According to The Times this morning, the TUC has backed a motion rejecting the EU constitution – amid fears that it could be resurrected in some form next year. Supported by the General Council delegates at the annual TUC conference also opposed the services directive, on the grounds that it would allow migrant workers to be paid in line with average wages in their own countries, triggering a "race to the bottom" for pay and conditions.
Although the focus is primarily on the constitution – and it is interesting how even the unions do not believe the thing is dead – unease over the EU spreads far wider than this specific issue.
The sentiment is summed up by Bob Crow, general secretary of the RMT, who told the conference yesterday that a revived constitution would create "a European superstate that backs big business to privatise the services". He said that the majority of people did not want public services to be operated by the private sector and that their future should not be controlled by "an unaccountable central bank".
The Times sees this "new-found hostility to Europe" as a "further blow to ministers. Who are currently struggling to revive Britain’s ailing presidency of the EU".
Be that as it may, the fact of the matter is that the unions are simply reverting to type. They were, for instance, the main focus of opposition during the 1975 referendum campaign and it was only in 1988, at the behest of Jacques Delors – then president of the commission – that the TUC cast its weight behind the "project".
Interestingly, one driver behind the conversion was opposition to the Thatcherite privatisation agenda and a feeling that, in the absence of a Labour government, the EU would have to provide the counter-weight. Now that a Labour government is in power and has been so for over eight years, the traditional hostility to the EU has re-emerged.

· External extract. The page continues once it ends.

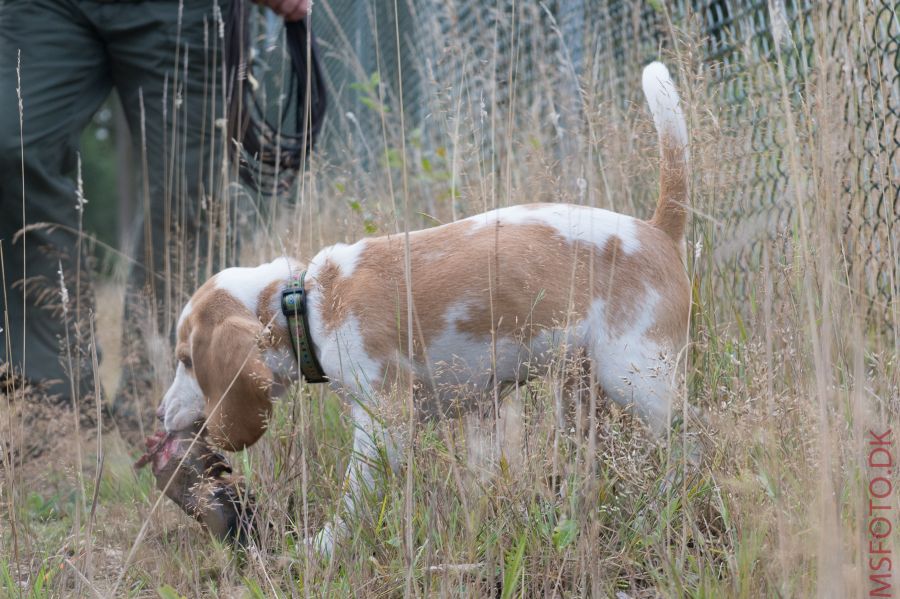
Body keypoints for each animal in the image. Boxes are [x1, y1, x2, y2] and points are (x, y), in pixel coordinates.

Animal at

However, those who might be tempted to cheer this development would be advised to be more cautious. It was the opposition of the unions and the Left that was instrumental in convincing the majority to support Britain's continued membership of the (then) EEC in 1975. By and large, union support is more a hindrance than asset to the Eurosceptic movement.

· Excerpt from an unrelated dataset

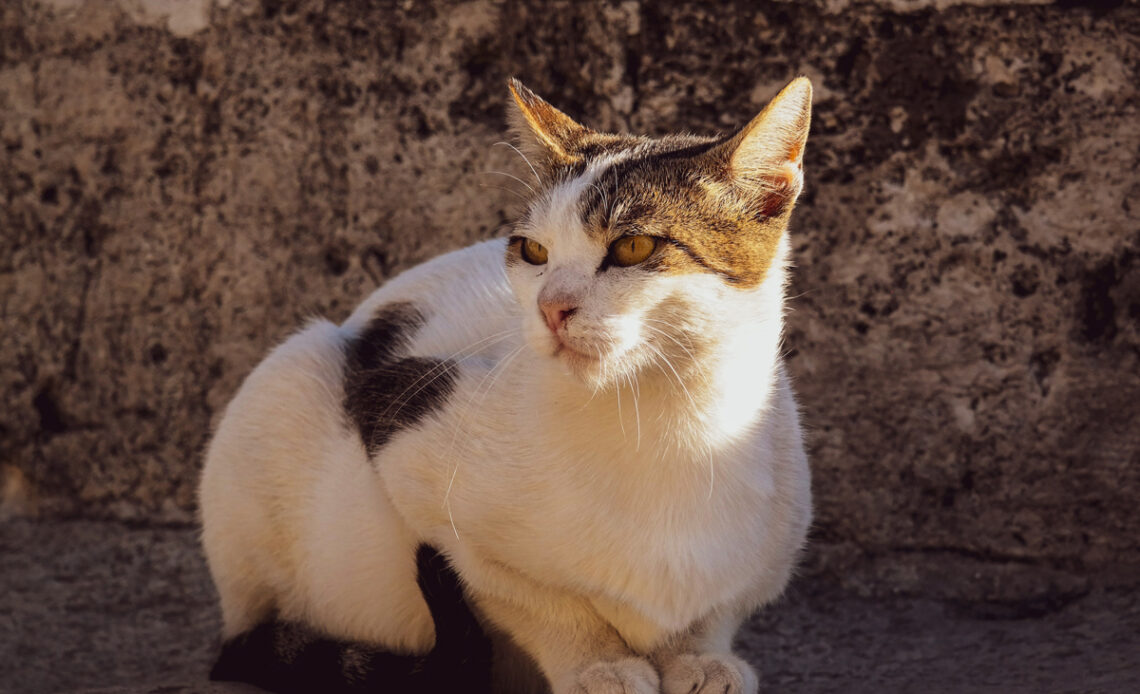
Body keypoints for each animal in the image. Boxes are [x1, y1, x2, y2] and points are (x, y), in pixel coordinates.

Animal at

Nor can anything be inferred of the EU's politics from the TUC's opposition. Although privatisation – or "liberalisation" – may be central to the Commission's objectives, theirs is no Thatcherite agenda. The many woolly Tories who believe it is should recall that it is not necessary to own something to control it. Mere transfer of ownership, without transfer of control, does not amount to very much.

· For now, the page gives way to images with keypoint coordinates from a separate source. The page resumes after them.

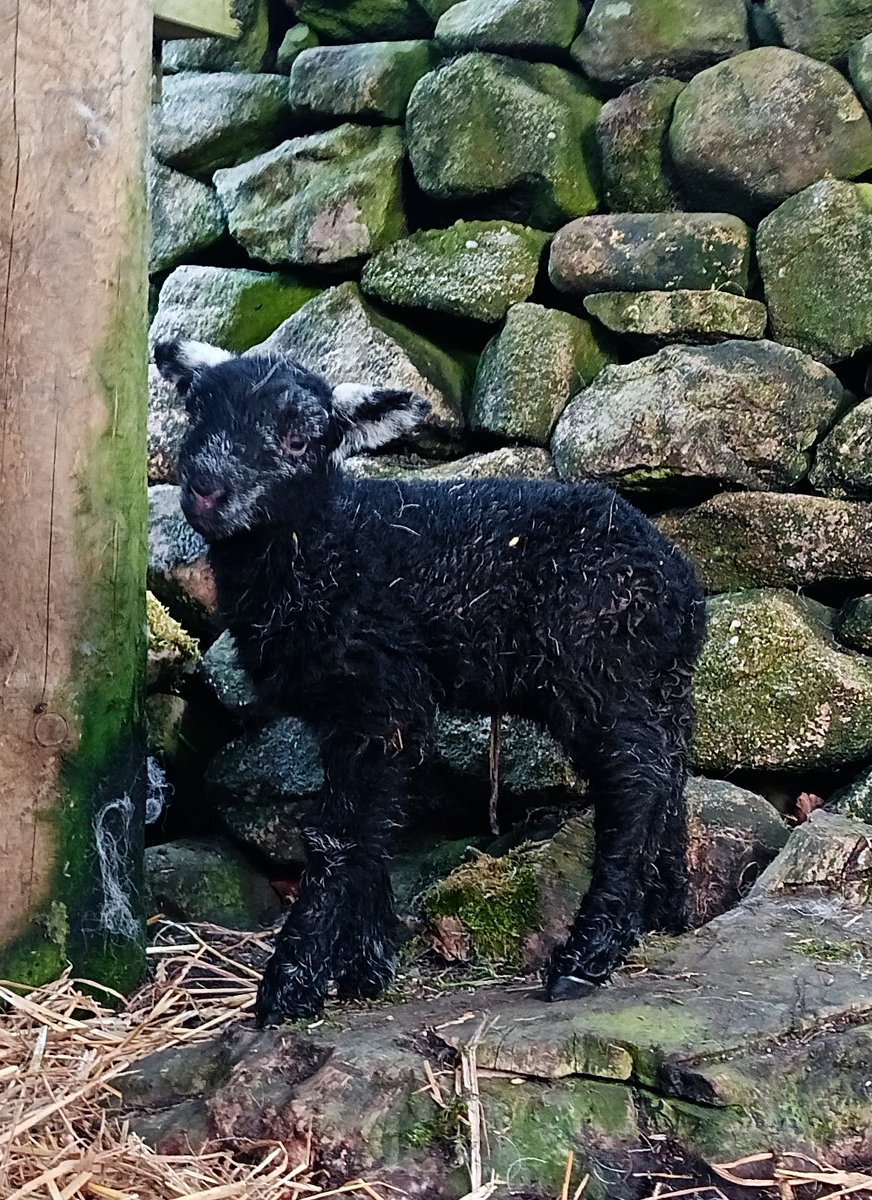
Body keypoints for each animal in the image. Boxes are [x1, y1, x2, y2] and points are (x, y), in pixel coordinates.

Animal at [155, 337, 707, 1026]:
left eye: (299, 439)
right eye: (195, 412)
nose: (205, 490)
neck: (331, 545)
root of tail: (682, 589)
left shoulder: (382, 693)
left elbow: (335, 834)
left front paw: (291, 986)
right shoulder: (361, 713)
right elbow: (372, 828)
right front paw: (366, 967)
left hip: (594, 671)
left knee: (637, 784)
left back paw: (585, 957)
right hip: (658, 684)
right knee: (672, 773)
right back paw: (666, 910)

Thus while – particularly in the context of utilities such as the electricity supply industry – the EU may be seeking "liberalisation", its regulatory controls mean that that industries so "liberated" are far from free to chose their own destinies. In fact, what the programme is really all about is the detachment of essential industries from their national bases and their eventual reformation as trans-national entities, under the regulatory control of the EU. This is why, of course, the commission takes such an interest in cross-border mergers.
The TUC opposition to "privatisation", therefore, is almost certainly misplaced. To be intellectually consistent, the "brothers" should actually support the EU's agenda, as a bastion against what they consider to be the depredations of capitalism. Their newly resurgent opposition is – in their own terms – the wrong thing for the wrong reason. But then, whoever expected trades unions to be either consistent or intellectual?
Being neither, their current opposition to the EU is of little relevance and their conversion is no great assistance to the wider Eurosceptic cause.